I *loved* Authenticity by Deidre Madden which I read last night, and it was a fantastic read which kept me occupied whilst my boyfriend watched the second part of the free DVD that came with the Tour de France magazine. I knew I'd regret treating him to that... (as an aside, I'm going to get some serious reading done during July as the t.v. will be taken over with TdF coverage...). Like Molly Fox's birthday, which has shot to recent acclaim with its Orange shortlisting, it was an intriguing read. It starts with one of the main protagonists, Julia, meeting a man on the verge of a nervous breakdown in a park one afternoon; she ends up keeping him company and escorting him back home. The rest of the book is about Julia, and her boyfriend Roderic, who are both artists, and Roderic's more conventional brother Dennis, and their lives and relationships (with flashback chapters to their childhood), as well as the character William, who Julia met in the park, and his family. It was certainly as good a read as Molly Fox because I was keen to find out what happened to everyone. And it was a good complement to reading An equal stillness at the beginning of the week, being about art and artists. I am surprised that Deidre Madden has not had more success until Molly Fox and will be interested to find out whether we see some reprints of her earlier work. It looks like my public library are ordering some of her backlist, and so I hope to read more of her in the future.

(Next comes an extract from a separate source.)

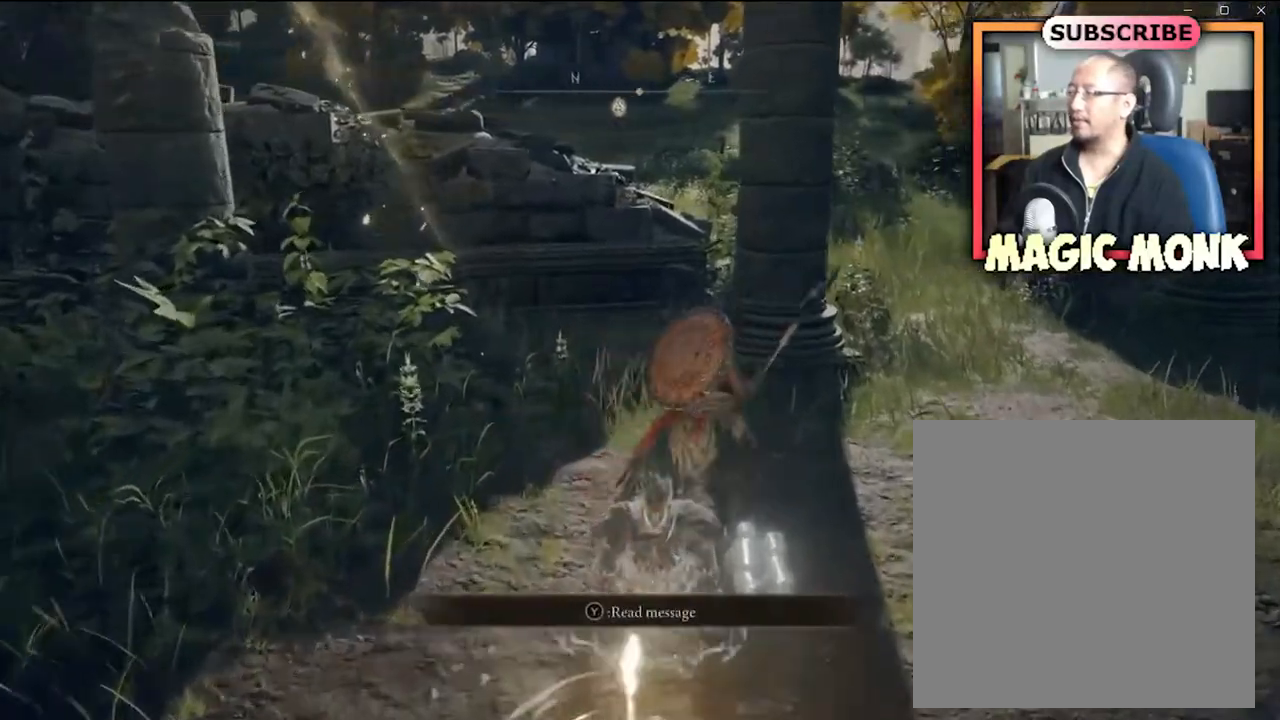
{"buttons": [], "left_stick": "up-right", "right_stick": "center", "events": [[200, "left_stick", "up"], [334, "left_stick", "up-right"]]}
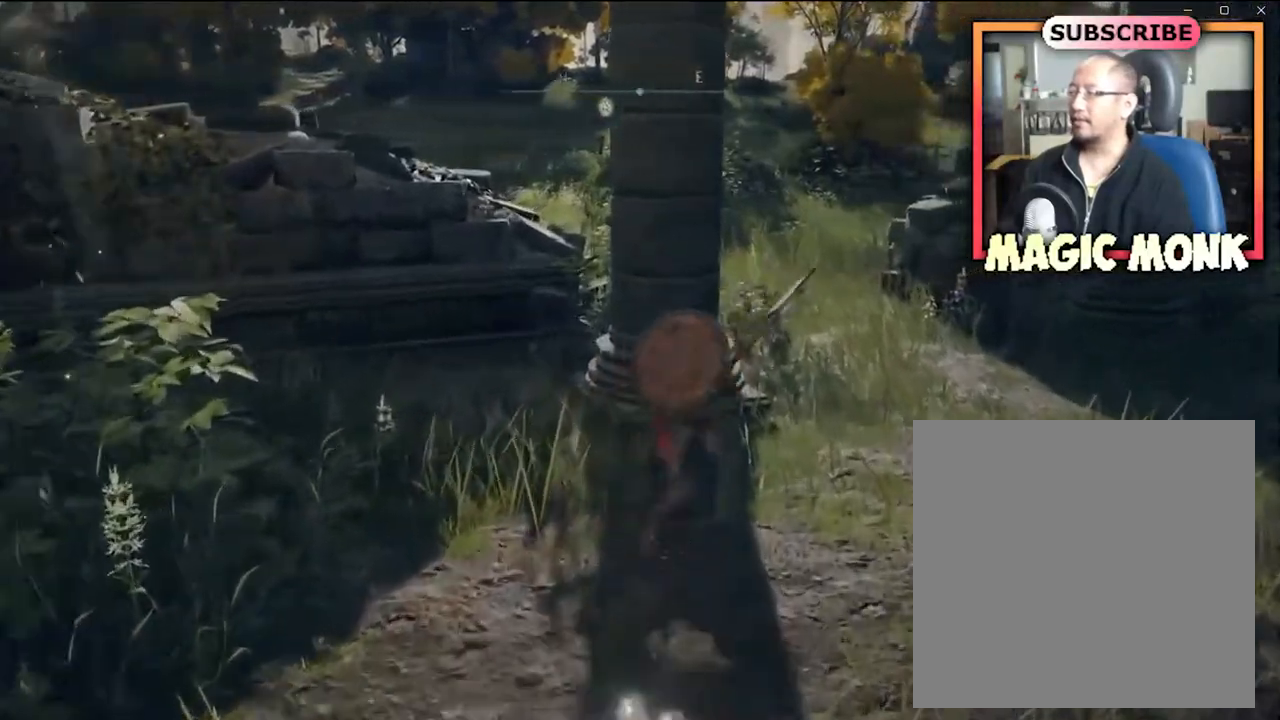
{"buttons": [], "left_stick": "up", "right_stick": "center", "events": [[233, "left_stick", "up"]]}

I also had time to start reading The Irish Country Doctor by Patrick Taylor which has just come out. I can't remember where I heard about this, but I thought it was actually an autobiography, so I was a bit surprised when it turned out to be a novel. I am sure that it must be based on personal experiences - it reads very much like James Herriot (similar style, only is a vet) or Gervase Phinn (similar style, only teaching). Nothing too literary or taxing, but a good entertaining read which I'm looking forward to carrying on with tonight.
I also (yes, insomnia hit again and I found myself up, eating madeira cake at about 1am for a few hours) flipped through Rachel Allen's Bake. At that time of night I can't focus on proper reading, even if I am awake, so magazines or recipe books tend to keep me company. I can look at the pictures and just flip idly. I was pretty disappointed by it actually. It's certainly not as a good a recipe book as Nigella's How to be a domestic goddess - there weren't any recipes that leapt out at me that I felt I really must bake now - and although there were more pictures than in Nigella, there seemed to be more of Rachel Allen than of the cakes and bakes.